I never sign contracts that contain noncompete clauses.
A noncompete contract prevents employees or consultants from working for a competitor to their employer or client for a period, often as long as two years, after the employment or contract ends. No compensation for this restriction is ever offered. A list of specific competitors is not defined, so it is impossible to tell how wide or narrow the restriction might be until the lawyers start calling.
I was once offered a one month contract, if I signed a two year noncompete contract. The company was a startup that had not been in existence for a year. They would not budge on this, so I turned down the work.
This issue is currently being actively discussed in the US state of Massachusetts.

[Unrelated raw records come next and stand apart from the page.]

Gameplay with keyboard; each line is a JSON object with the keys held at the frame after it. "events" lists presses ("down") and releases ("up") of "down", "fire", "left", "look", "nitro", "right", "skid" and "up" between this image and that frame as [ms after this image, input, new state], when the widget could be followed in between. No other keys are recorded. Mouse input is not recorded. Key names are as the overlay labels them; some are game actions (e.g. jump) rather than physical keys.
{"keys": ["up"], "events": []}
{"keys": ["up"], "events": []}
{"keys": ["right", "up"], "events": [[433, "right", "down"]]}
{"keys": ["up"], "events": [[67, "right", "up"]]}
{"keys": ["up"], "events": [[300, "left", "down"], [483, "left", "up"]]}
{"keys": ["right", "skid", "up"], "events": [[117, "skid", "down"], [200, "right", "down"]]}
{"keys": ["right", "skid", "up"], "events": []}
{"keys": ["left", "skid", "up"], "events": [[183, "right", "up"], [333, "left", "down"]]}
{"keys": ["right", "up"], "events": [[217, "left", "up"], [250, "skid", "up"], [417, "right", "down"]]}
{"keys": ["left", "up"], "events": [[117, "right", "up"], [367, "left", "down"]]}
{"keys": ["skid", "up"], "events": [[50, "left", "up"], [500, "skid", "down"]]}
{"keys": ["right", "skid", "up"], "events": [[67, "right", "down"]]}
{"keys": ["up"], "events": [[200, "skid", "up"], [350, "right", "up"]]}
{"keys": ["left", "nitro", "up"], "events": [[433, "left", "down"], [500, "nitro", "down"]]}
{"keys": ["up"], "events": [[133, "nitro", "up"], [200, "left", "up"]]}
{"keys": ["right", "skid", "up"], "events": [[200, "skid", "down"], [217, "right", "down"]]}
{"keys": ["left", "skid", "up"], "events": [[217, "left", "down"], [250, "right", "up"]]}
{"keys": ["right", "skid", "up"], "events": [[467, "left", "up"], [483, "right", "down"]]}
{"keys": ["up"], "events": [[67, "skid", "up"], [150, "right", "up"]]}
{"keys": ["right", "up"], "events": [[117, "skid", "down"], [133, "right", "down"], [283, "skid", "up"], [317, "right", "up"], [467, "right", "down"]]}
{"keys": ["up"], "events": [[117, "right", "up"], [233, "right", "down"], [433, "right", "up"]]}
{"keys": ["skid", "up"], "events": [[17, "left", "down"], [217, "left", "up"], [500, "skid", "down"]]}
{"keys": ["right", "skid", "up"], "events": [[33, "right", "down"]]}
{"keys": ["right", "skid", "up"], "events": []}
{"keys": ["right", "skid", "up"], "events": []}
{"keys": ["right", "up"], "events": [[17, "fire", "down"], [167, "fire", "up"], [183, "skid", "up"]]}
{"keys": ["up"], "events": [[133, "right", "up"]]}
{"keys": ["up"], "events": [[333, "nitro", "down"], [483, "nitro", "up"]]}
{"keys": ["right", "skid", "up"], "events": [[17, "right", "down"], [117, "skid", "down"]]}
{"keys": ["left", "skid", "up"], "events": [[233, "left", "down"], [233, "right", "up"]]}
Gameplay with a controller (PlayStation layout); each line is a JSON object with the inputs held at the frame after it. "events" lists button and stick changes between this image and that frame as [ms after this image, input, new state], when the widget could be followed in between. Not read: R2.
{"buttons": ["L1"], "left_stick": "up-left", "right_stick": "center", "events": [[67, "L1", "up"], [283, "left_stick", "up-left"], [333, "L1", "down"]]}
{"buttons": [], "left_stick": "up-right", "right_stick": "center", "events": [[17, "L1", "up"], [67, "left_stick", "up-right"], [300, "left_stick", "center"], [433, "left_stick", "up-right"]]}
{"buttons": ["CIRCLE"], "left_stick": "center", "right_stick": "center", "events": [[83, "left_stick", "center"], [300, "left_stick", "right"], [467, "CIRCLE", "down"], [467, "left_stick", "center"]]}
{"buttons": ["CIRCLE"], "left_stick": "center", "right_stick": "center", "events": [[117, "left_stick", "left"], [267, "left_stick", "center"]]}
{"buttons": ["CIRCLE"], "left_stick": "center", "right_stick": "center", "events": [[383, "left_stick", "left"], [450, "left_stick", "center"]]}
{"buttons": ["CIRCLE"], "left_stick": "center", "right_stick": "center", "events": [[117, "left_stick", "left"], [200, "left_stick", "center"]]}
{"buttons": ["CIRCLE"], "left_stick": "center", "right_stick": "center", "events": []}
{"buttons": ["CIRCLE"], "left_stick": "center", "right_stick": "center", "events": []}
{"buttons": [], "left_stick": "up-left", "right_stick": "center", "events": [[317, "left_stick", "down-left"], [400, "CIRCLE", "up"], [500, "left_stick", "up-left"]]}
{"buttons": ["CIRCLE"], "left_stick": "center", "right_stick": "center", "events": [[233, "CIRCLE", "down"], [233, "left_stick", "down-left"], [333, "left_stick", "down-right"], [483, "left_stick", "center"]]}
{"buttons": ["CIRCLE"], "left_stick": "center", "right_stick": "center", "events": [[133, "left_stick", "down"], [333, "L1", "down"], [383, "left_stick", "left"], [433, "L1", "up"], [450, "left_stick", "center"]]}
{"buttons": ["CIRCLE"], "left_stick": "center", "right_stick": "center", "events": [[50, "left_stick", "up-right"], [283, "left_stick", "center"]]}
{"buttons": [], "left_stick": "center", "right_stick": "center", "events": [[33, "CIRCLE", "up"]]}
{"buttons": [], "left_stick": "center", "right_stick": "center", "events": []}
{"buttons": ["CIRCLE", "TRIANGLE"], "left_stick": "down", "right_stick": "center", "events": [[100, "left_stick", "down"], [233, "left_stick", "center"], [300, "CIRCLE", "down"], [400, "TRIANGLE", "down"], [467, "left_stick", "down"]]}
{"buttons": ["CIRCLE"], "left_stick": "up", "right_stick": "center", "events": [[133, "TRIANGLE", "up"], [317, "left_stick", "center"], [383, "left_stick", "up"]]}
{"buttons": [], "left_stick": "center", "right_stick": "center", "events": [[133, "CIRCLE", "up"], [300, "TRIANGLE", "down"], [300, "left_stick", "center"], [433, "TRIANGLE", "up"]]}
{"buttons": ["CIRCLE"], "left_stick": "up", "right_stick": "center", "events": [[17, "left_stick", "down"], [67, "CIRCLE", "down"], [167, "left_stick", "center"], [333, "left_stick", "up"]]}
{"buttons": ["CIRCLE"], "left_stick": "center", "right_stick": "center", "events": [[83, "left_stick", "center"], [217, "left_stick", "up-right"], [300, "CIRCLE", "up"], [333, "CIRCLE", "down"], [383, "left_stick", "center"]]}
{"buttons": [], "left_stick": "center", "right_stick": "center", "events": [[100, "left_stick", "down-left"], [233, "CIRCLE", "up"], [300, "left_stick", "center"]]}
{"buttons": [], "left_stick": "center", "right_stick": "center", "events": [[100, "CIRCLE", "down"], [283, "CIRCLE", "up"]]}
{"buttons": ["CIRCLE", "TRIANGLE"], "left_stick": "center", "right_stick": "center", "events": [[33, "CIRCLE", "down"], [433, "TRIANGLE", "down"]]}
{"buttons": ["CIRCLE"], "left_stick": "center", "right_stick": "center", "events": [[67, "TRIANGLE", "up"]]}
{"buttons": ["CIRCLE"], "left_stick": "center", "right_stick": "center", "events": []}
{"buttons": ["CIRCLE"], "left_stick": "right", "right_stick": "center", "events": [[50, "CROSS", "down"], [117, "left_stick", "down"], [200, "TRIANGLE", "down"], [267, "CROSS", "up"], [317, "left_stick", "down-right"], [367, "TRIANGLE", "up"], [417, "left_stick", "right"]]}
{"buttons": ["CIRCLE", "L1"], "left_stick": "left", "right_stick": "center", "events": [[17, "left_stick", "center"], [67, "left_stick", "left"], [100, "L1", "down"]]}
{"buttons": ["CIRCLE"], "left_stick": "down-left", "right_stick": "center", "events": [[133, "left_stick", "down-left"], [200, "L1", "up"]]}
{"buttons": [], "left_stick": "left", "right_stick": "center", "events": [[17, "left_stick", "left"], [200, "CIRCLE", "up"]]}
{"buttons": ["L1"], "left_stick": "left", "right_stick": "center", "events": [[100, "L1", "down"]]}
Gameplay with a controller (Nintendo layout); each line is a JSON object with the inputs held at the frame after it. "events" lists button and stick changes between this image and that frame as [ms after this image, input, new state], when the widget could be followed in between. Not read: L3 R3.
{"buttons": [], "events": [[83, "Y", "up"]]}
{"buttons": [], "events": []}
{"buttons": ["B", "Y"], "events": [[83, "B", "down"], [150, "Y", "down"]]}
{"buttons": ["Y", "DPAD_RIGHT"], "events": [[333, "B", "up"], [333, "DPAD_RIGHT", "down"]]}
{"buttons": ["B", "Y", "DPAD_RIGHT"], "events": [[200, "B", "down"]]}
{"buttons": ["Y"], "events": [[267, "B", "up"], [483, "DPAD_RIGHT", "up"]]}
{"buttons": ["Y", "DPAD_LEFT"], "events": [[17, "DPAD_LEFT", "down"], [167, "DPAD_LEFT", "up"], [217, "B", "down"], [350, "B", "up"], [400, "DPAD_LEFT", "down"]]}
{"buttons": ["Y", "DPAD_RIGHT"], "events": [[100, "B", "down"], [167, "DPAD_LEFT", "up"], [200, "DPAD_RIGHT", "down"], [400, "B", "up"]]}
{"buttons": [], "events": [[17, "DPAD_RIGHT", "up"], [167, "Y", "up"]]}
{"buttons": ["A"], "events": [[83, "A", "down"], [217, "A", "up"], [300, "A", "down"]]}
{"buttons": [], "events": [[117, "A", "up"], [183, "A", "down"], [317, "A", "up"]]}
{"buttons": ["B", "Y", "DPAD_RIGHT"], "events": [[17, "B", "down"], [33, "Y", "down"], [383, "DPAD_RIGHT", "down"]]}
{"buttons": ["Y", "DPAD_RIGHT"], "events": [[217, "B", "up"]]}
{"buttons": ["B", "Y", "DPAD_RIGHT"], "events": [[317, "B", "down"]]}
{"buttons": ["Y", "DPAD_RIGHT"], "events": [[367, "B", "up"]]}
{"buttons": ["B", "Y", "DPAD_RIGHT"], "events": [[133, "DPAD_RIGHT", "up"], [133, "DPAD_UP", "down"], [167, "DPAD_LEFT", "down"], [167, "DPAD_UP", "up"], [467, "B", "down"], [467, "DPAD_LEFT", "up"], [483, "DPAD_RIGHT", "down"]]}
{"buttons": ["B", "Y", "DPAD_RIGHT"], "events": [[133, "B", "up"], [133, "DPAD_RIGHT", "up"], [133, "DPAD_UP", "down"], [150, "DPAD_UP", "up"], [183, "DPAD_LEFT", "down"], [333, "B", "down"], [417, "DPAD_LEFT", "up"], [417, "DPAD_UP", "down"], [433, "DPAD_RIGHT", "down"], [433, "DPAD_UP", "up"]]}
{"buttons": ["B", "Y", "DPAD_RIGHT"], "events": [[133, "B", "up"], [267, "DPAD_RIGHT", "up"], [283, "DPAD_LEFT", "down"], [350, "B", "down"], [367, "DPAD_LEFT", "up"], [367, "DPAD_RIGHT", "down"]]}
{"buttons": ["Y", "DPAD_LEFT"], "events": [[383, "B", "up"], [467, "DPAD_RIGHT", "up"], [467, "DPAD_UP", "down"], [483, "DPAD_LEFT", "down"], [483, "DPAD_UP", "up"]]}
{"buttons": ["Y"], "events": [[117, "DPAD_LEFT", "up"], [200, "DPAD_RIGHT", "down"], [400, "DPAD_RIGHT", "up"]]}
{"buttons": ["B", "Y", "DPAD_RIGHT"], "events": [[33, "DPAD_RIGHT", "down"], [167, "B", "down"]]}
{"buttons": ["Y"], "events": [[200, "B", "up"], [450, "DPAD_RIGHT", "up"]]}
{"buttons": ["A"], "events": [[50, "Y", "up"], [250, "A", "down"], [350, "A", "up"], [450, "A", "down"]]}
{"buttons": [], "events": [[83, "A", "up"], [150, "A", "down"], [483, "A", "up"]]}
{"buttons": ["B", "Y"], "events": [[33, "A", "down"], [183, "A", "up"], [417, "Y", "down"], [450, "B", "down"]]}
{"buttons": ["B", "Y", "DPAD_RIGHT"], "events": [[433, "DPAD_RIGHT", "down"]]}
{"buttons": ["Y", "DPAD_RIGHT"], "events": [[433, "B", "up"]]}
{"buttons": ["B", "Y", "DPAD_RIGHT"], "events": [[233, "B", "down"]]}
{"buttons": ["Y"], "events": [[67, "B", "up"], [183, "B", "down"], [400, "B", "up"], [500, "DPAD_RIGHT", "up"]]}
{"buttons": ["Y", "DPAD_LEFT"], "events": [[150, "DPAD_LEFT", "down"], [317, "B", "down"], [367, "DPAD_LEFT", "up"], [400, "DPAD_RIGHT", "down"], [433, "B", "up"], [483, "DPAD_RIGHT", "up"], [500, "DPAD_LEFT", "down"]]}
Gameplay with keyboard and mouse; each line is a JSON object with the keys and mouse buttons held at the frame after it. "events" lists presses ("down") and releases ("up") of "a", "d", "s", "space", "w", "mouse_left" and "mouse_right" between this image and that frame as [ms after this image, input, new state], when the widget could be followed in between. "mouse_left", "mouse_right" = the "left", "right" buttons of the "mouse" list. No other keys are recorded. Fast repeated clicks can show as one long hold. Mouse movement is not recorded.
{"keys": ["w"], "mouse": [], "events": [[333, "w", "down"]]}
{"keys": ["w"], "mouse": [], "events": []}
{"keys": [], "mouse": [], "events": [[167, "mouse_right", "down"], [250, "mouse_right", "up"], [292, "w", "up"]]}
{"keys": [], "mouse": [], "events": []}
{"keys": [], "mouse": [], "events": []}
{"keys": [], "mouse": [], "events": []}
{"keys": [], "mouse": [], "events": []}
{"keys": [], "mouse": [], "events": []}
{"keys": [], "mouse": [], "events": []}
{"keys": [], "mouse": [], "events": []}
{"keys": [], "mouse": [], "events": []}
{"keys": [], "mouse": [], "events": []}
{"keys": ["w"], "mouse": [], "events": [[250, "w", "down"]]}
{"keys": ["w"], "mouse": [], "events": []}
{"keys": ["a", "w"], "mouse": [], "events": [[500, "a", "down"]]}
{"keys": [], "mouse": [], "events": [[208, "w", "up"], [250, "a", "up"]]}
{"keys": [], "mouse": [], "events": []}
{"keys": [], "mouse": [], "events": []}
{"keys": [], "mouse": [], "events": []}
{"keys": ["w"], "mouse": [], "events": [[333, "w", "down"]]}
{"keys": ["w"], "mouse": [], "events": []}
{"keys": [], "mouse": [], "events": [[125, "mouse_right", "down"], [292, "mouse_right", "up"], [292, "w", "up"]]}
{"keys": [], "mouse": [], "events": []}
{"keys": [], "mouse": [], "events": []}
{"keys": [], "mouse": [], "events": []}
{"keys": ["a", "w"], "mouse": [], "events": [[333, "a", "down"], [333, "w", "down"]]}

This article Some common sense on noncompete clauses – Boston.com by Scott Kirsner explains why noncompetes are being considered harmful both to employees and to community productivity and prosperity. ( A follow-up article by the same writer, is extended and with a rich collection of links to other resources )
Ten years ago Joel Spolsky wrote this column on noncompetes and other evils that often hide in Non-Disclosure Agreements (NDAs). Some things change slowly in this business.
It is not very often that I am asked to sign a noncompete, but it can be awkward. The early stages of contract negotiation are delicate. I am hoping that posting this now, while there are no negotiations underway, will make things more straightforward. My objection is not to your noncompete clause, but to everyone’s!